Missing today's Paduano seminar and an interesting presentation by Stern school prof Dolly Chugh on how fictional graduate students with female names and names associated with minority groups did better compared to those with names associated with white males when they asked for immediate appointments rather than appointments a week away. (Here's a related paper of hers from AER.)
After reading the paper and moving away from thoughts directly related to the study (e.g., it would be interesting to see what would happen if the white male and for that matter the white female names had a less tony, subcultural sound--e.g., Billy Bob Anderson instead of Brad Anderson or Penny Sue Roberts instead of Meredith Roberts), I got to thinking about how social preference modeling could be applied to hiring and positive and negative discrimination...

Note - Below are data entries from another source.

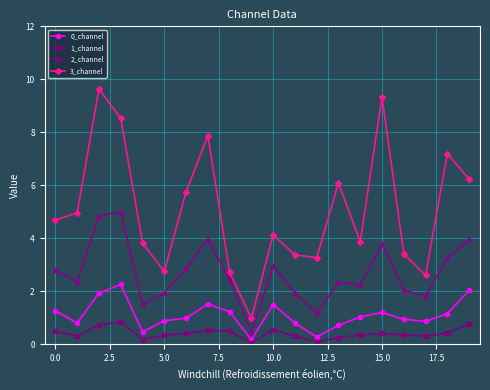

Is this an area chart (filled region under the line)?

No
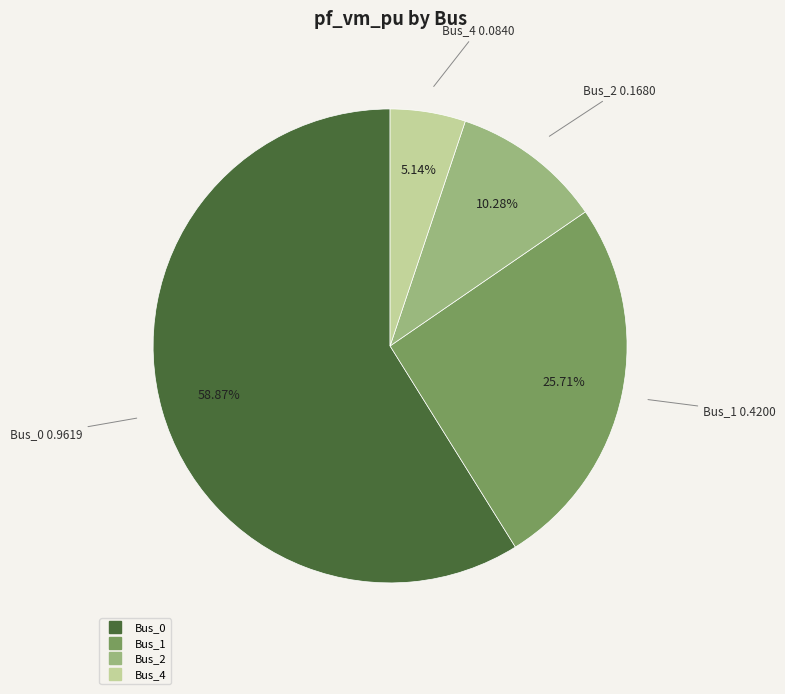

Is there a majority slice in this chart?

Yes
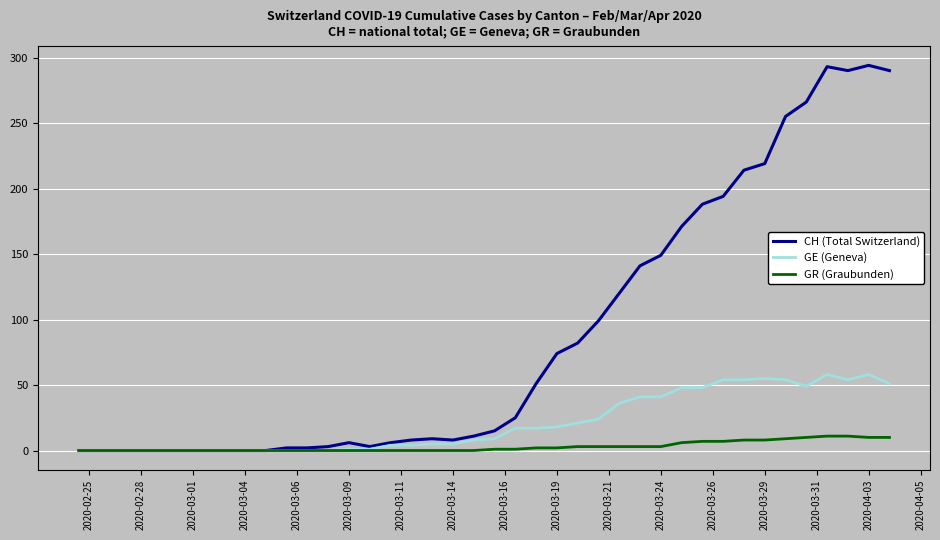

Rank the series by their maximum value, from highest to lowest.

CH (Total Switzerland), GE (Geneva), GR (Graubunden)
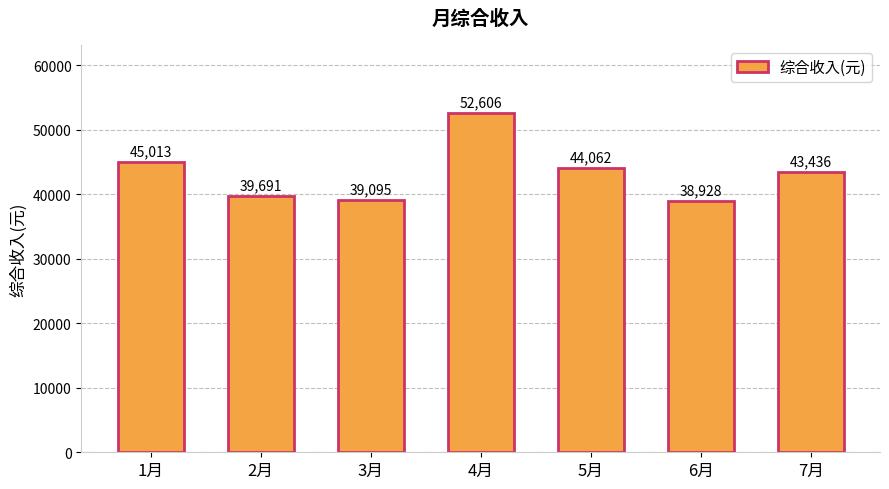

What value does the data have at 4月?

52606.5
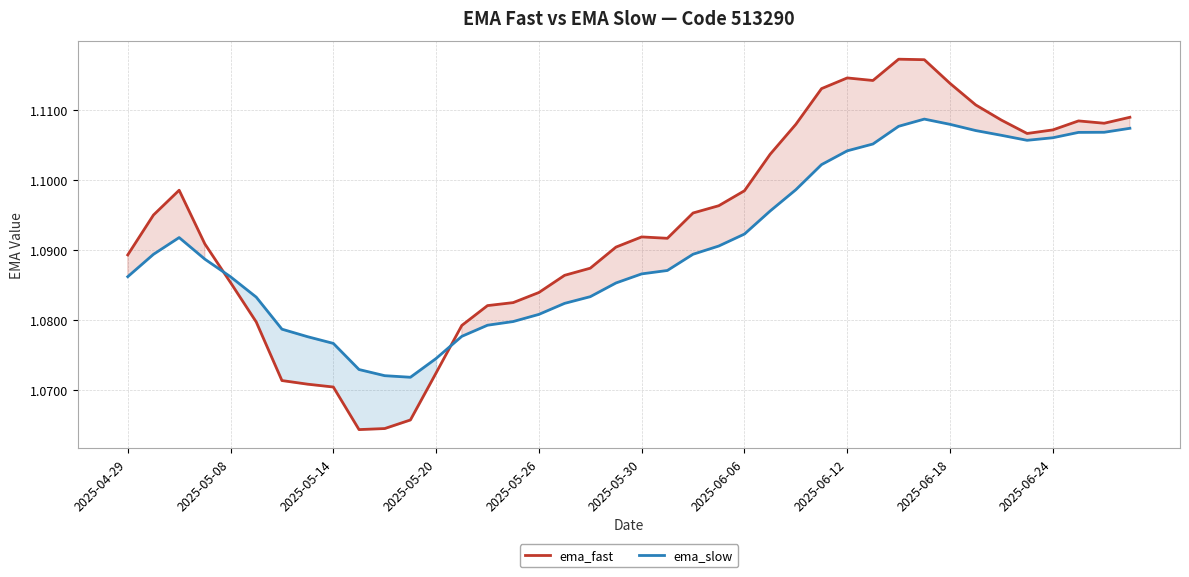

How many intersections are there between ema_slow and ema_fast?

2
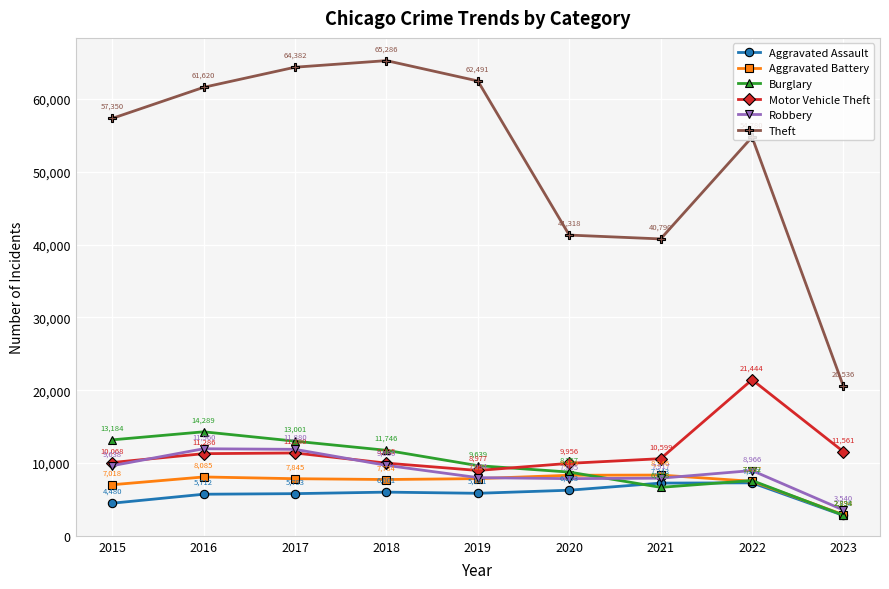

Which series has the largest total across all categories?

Theft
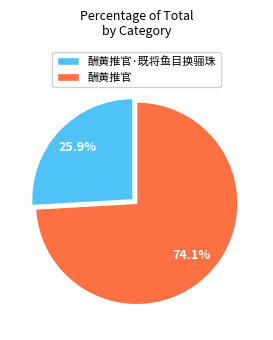

Is there a majority slice in this chart?

Yes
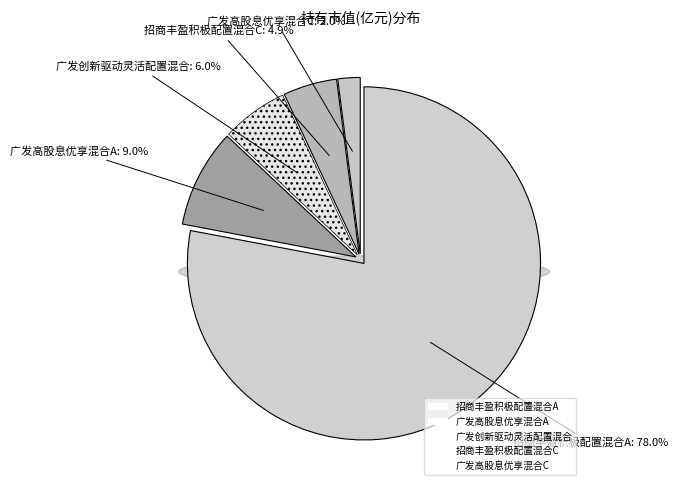

What is the largest slice in the pie chart?

招商丰盈积极配置混合A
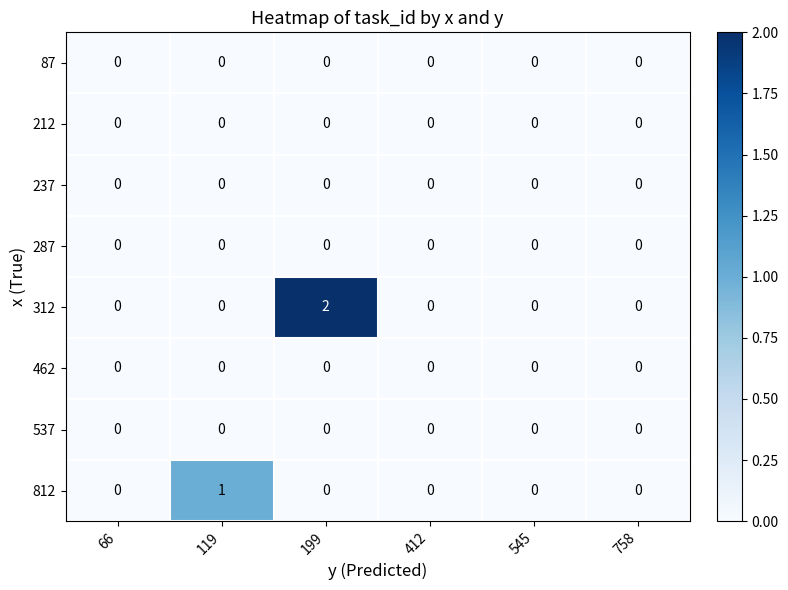

Which category has the highest value across all series?

199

Suppose employers fall into three types. Type 1 is egoistic. Type 2 has positive social preferences for a weaker group W, meaning that it is willing to incur some costs on behalf of members of that group that are not recaptured by the employer. Type 3 has negative social preferences for the weaker group, meaning that it is willing to incur some costs against members of that group that are not recaptured by the employer.
Now suppose employers are deciding whether to hire W job candidates for a job with a standard wage and benefits and a number of incumbents in the firm already performing the job. All three types of employer share a prior that members of the stronger group S are superior in terms of their average job skills. Information about the individual quality of S and W candidates relative to incumbent employees can be acquired, but doing so costs the employer more than the return from knowing the information.
If all employers are Type 1 egoists, no W candidates will be hired. The result is socially suboptimal, assuming that some of the rejected W applicants are in fact more qualified than some of the accepted S ones and that the social cost of determining the identity of some or all of these W applicants is less than the corresponding social benefit of hiring tham.
The analysis is exactly the same is true if all the employers are Type 3 negative discriminators. That result of this simple model gets us to a perhaps key point: One reason for stigmatizing negative social preferences against a weaker group as racism is that such negative preferences may well not have any positive social value, compared to simple neutrality with respect to that group.
Finally, if all employees are Type 2 positive discriminators, W employees may be hired, depending on the strength of the social preferences for them. This may produce a social welfare improvement, depending on whether the social benefits exceed the Type 3 employers’ costs.